Retype the data exactly, skipping any picture in it.
__________
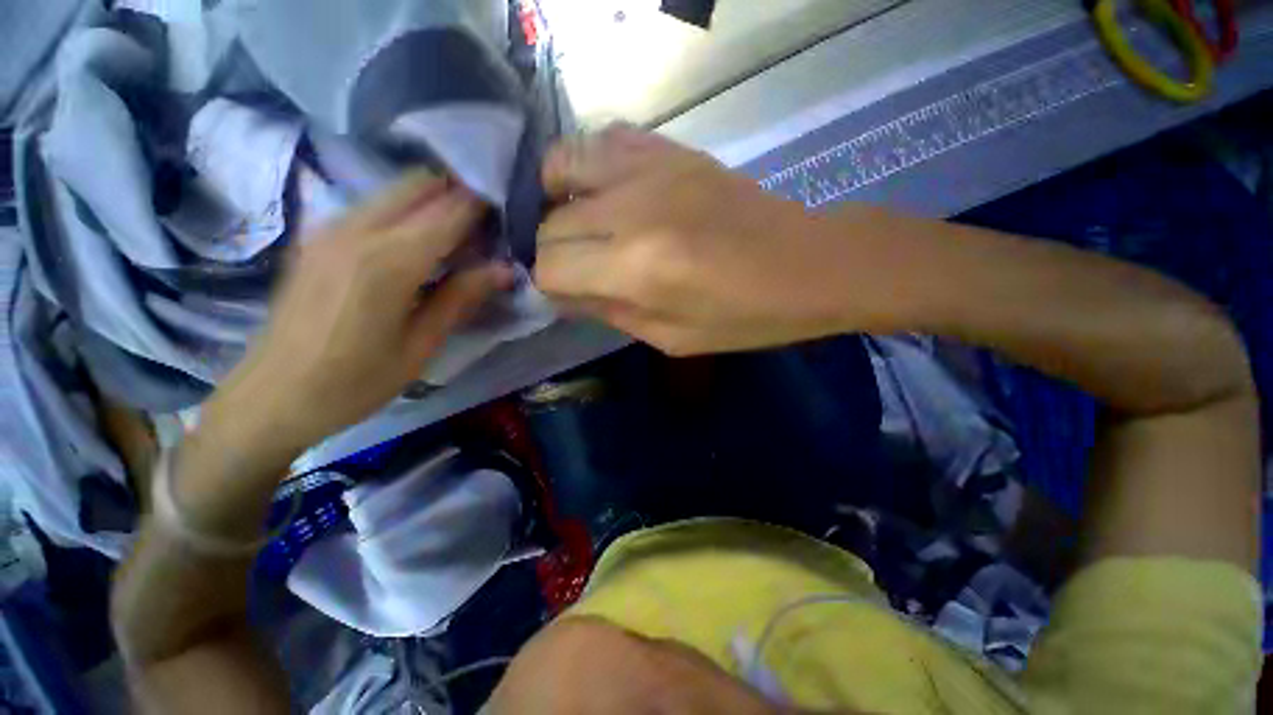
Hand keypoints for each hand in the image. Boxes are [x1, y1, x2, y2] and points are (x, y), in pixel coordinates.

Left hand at [202, 172, 512, 462]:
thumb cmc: (355, 382)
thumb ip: (460, 299)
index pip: (448, 215)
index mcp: (389, 264)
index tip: (507, 207)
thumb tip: (504, 269)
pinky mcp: (316, 237)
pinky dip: (403, 209)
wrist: (272, 396)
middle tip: (487, 219)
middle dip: (457, 192)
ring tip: (460, 227)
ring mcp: (330, 229)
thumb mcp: (420, 346)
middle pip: (418, 187)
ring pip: (392, 191)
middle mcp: (357, 232)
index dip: (481, 207)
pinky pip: (370, 205)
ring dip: (431, 198)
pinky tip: (417, 235)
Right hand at [535, 127, 859, 355]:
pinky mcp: (671, 148)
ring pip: (561, 166)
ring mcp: (652, 167)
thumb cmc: (744, 317)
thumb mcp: (672, 338)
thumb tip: (561, 293)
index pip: (551, 267)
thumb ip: (608, 312)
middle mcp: (633, 209)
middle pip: (551, 223)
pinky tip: (604, 192)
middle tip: (580, 269)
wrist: (808, 265)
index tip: (566, 294)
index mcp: (638, 268)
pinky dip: (587, 166)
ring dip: (558, 200)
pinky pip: (602, 139)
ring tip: (579, 223)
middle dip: (554, 253)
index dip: (549, 285)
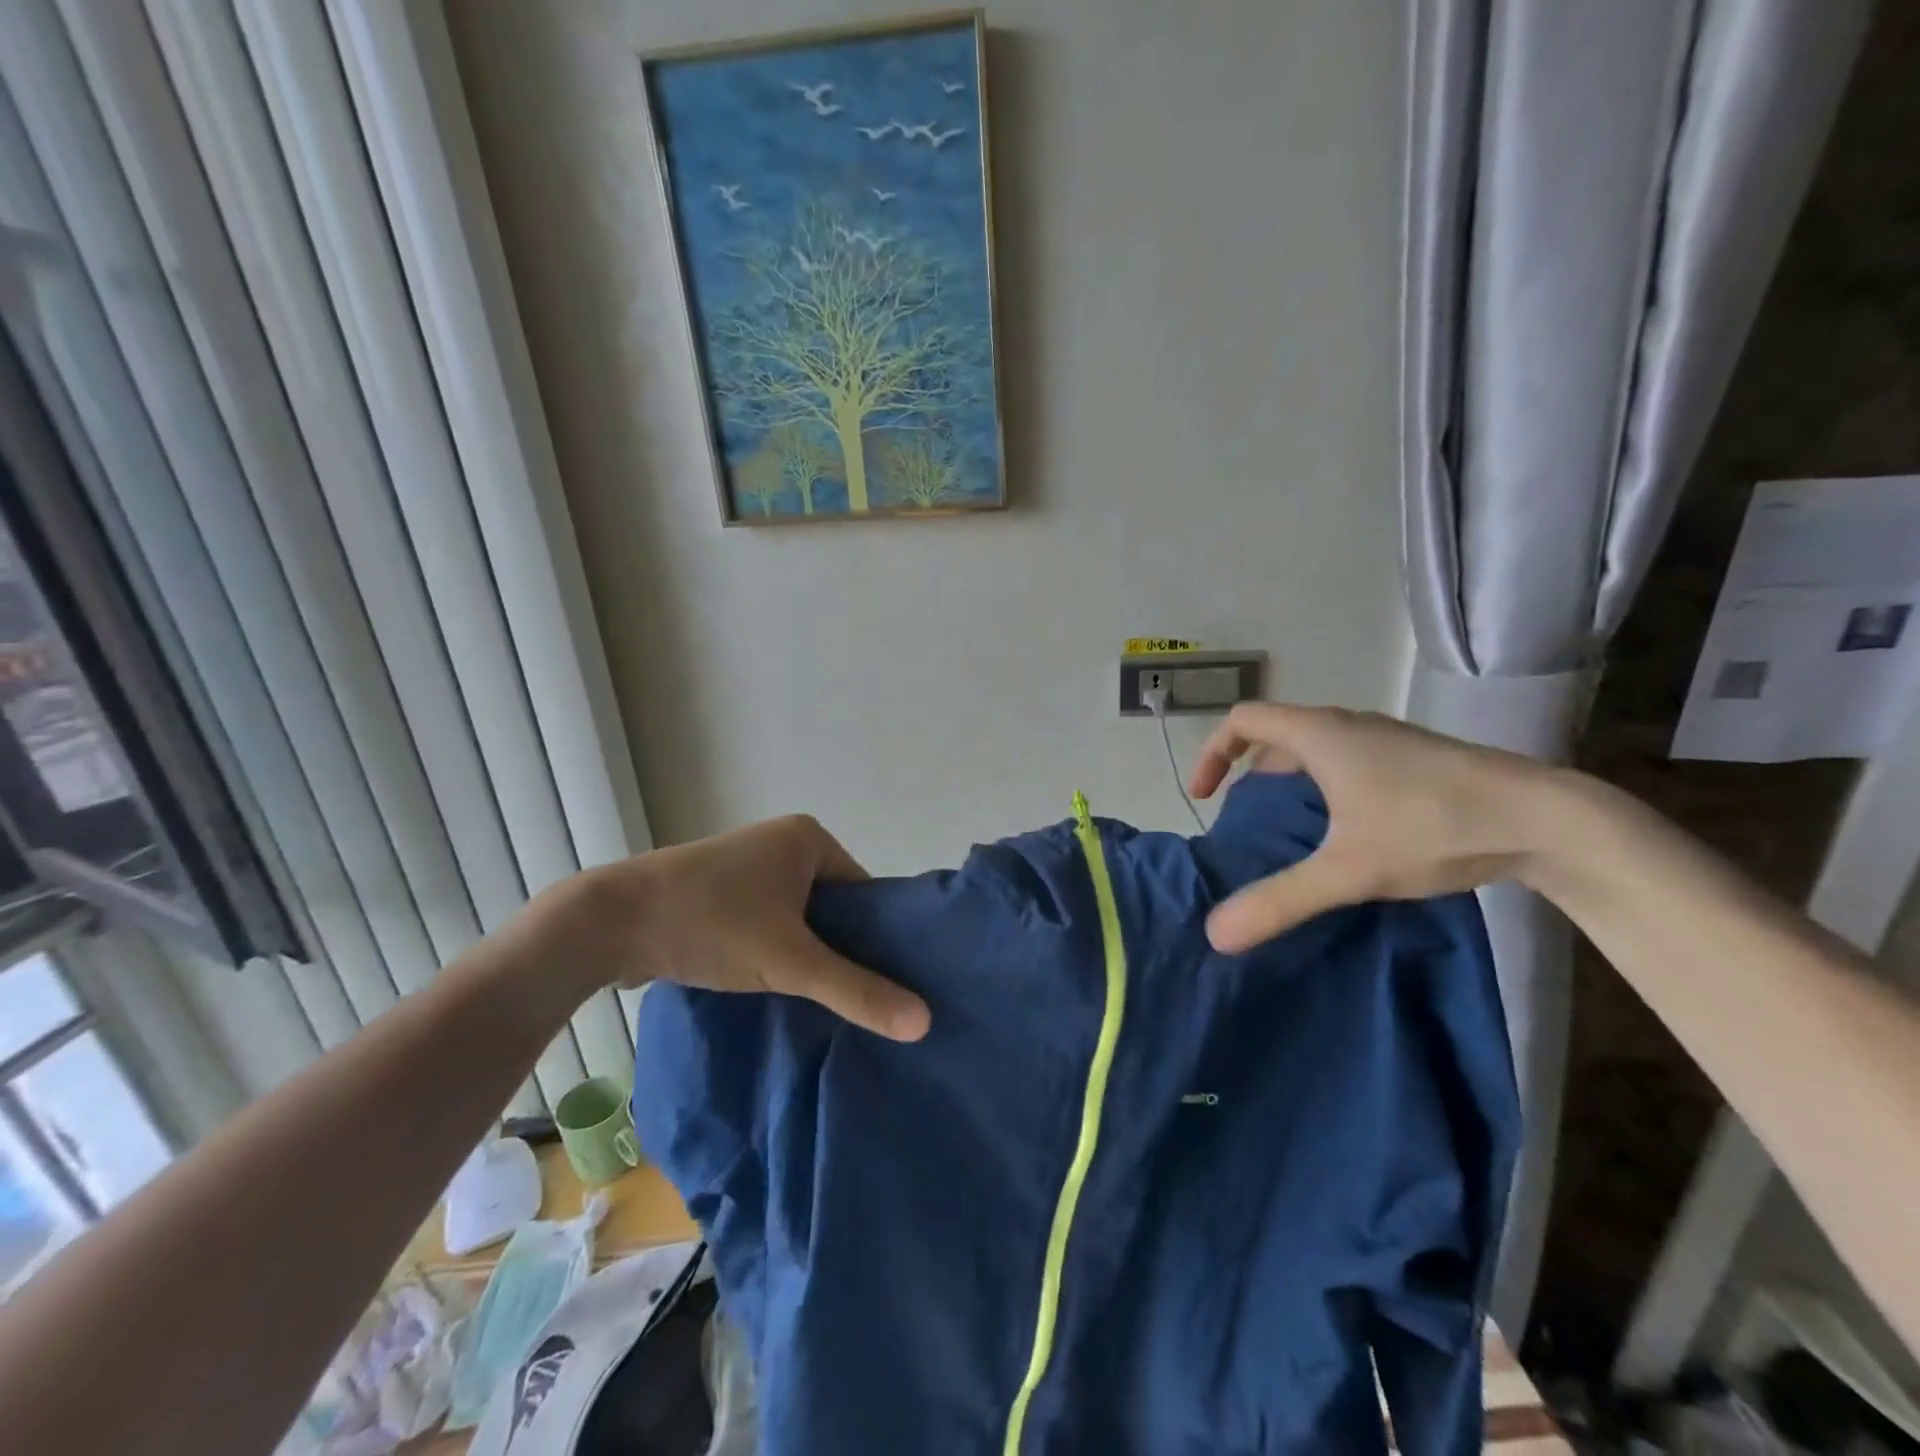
__________
- _Output_
Hand keypoints for each hand in the image. Boxes are [x1, y1, x2, y2] and points are (x, y), in pixel coordinates.

Left hand at [202, 172, 512, 462]:
thumb cmc: (355, 382)
thumb ip: (460, 299)
index pip: (448, 215)
index mcp: (389, 264)
index tip: (507, 207)
thumb tip: (504, 269)
pinky mcp: (316, 237)
pinky dip: (403, 209)
wrist: (272, 396)
middle tip: (487, 219)
middle dip: (457, 192)
ring tip: (460, 227)
ring mcp: (330, 229)
thumb mcp: (420, 346)
middle pip: (418, 187)
ring pip: (392, 191)
middle mcp: (357, 232)
index dip: (481, 207)
pinky pip: (370, 205)
ring dip: (431, 198)
pinky tip: (417, 235)
Right hand at [535, 127, 859, 355]:
pinky mcp: (671, 148)
ring pip: (561, 166)
ring mcp: (652, 167)
thumb cmc: (744, 317)
thumb mcp: (672, 338)
thumb tip: (561, 293)
index pip: (551, 267)
thumb ip: (608, 312)
middle mcp: (633, 209)
middle pip: (551, 223)
pinky tip: (604, 192)
middle tip: (580, 269)
wrist: (808, 265)
index tip: (566, 294)
index mcp: (638, 268)
pinky dip: (587, 166)
ring dip: (558, 200)
pinky pip: (602, 139)
ring tip: (579, 223)
middle dip: (554, 253)
index dip: (549, 285)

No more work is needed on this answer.